(Bloomberg) -- Down 10% one day, up 9% the next, a 12% crash the next with halts going off everywhere. Investors are at a total loss.
It’s been a lesson in humility. No historical comparison works, no model, no chart of valuations or profits. The coronavirus shuts down more cities, countries and businesses each day, you think you’ve seen the worst, then the Dow tacks on a 3,000-point plunge. Who knows what’s next?
“We’re not medical professionals,” said Dave Lafferty, chief market strategist at Natixis Investment Managers, which manages over $1 trillion. “Because we can’t model the length or severity, we can’t model the economic impact. And because we can’t model the economic impact, we also can’t model earnings and PE ratios.”
Feeling this helpless is new for the normally confident investors and traders of Wall Street. In a little over three weeks, the S&P 500 has plunged almost 30%. The last time it moved that much in a calendar year was in 2008.
Research shops are re-calibrating forecasts only to re-work them again, a few days later. At the end of February, strategists at Goldman Sachs Group Inc. projected zero profit growth for U.S. companies. Last week, they said earnings will drop at least 12% in each of the next two quarters. Strategists at JPMorgan Chase & Co. lowered their profit expectations, and Jonathan Golub at Credit Suisse Group AG slashed his year-end S&P target.
Tony Dwyer at Canaccord Genuity LLC gave up altogether, suspending his year-end projection for the S&P. The firm’s chief market strategist said coming up with a forecast has become impossible, not just because of the economic shutdown but also because the positive monetary and fiscal responses are just as historic.
“The uncertainty leads to high skepticism and whatever forecasts we make are simply best guesses and also tend to rely on historical comparisons,” CFRA Research’s Chief Investment Strategist Sam Stovall, said by phone. “History is a great guide, but it’s never gospel.”
──────────────────────────────
- **Work to complete**:
A. In the article on the market selloff, what did Tony Dwyer at Canaccord Genuity LLC do with his year-end projection for the S&P?
B. Transcribe the article on the market selloff, everything from "(Bloomberg) -- Down" down to "knows what’s next?".

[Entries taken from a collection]
──────────────────────────────
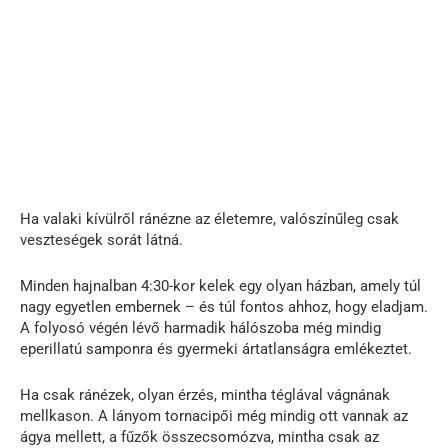
Ha valaki kívülről ránézne az életemre, valószínűleg csak
veszteségek sorát látná.
Minden hajnalban 4:30-kor kelek egy olyan házban, amely túl
nagy egyetlen embernek – és túl fontos ahhoz, hogy eladjam.
A folyosó végén lévő harmadik hálószoba még mindig
eperillatú samponra és gyermeki ártatlanságra emlékeztet.
Ha csak ránézek, olyan érzés, mintha téglával vágnának
mellkason. A lányom tornacipői még mindig ott vannak az
ágya mellett, a fűzők összecsomózva, mintha csak az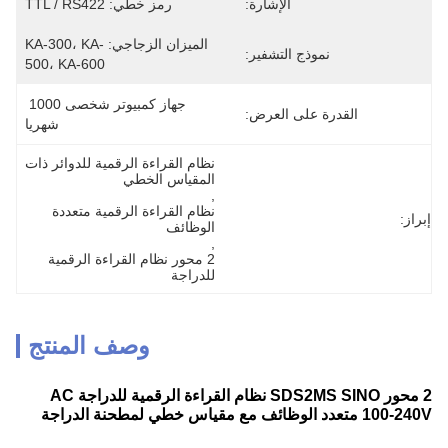
الإشارة:
رمز خطي: TTL / RS422
الميزان الزجاجي: KA-300، KA-
نموذج التشفير:
500، KA-600
جهاز كمبيوتر شخصى 1000 
القدرة على العرض:
شهريا
نظام القراءة الرقمية للدوائر ذات 
المقياس الخطي
, 
نظام القراءة الرقمية متعددة 
إبراز:
الوظائف
, 
2 محور نظام القراءة الرقمية 
للدراجة
وصف المنتج
2 محور SDS2MS SINO نظام القراءة الرقمية للدراجة AC
100-240V متعدد الوظائف مع مقياس خطي لمطحنة الدراجة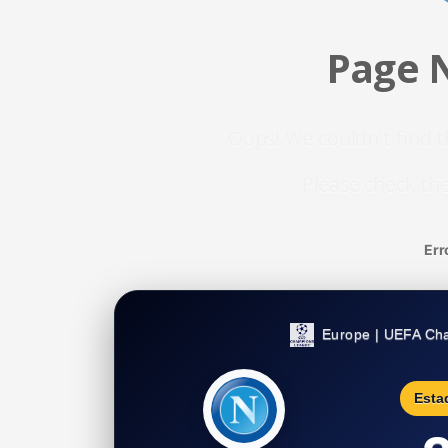
Page 
Oops! We couldn't find t
Please check the
Err
Europe | UEFA Ch
Esta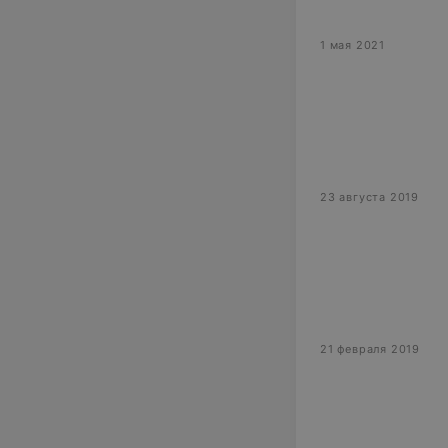
1 мая 2021
23 августа 2019
21 февраля 2019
──────────────────────────────
- **Expected outputs**:
A. He suspended it.

B.
(Bloomberg) -- Down 10% one day, up 9% the next, a 12% crash the next with halts going off everywhere. Investors are at a total loss.
It’s been a lesson in humility. No historical comparison works, no model, no chart of valuations or profits. The coronavirus shuts down more cities, countries and businesses each day, you think you’ve seen the worst, then the Dow tacks on a 3,000-point plunge. Who knows what’s next?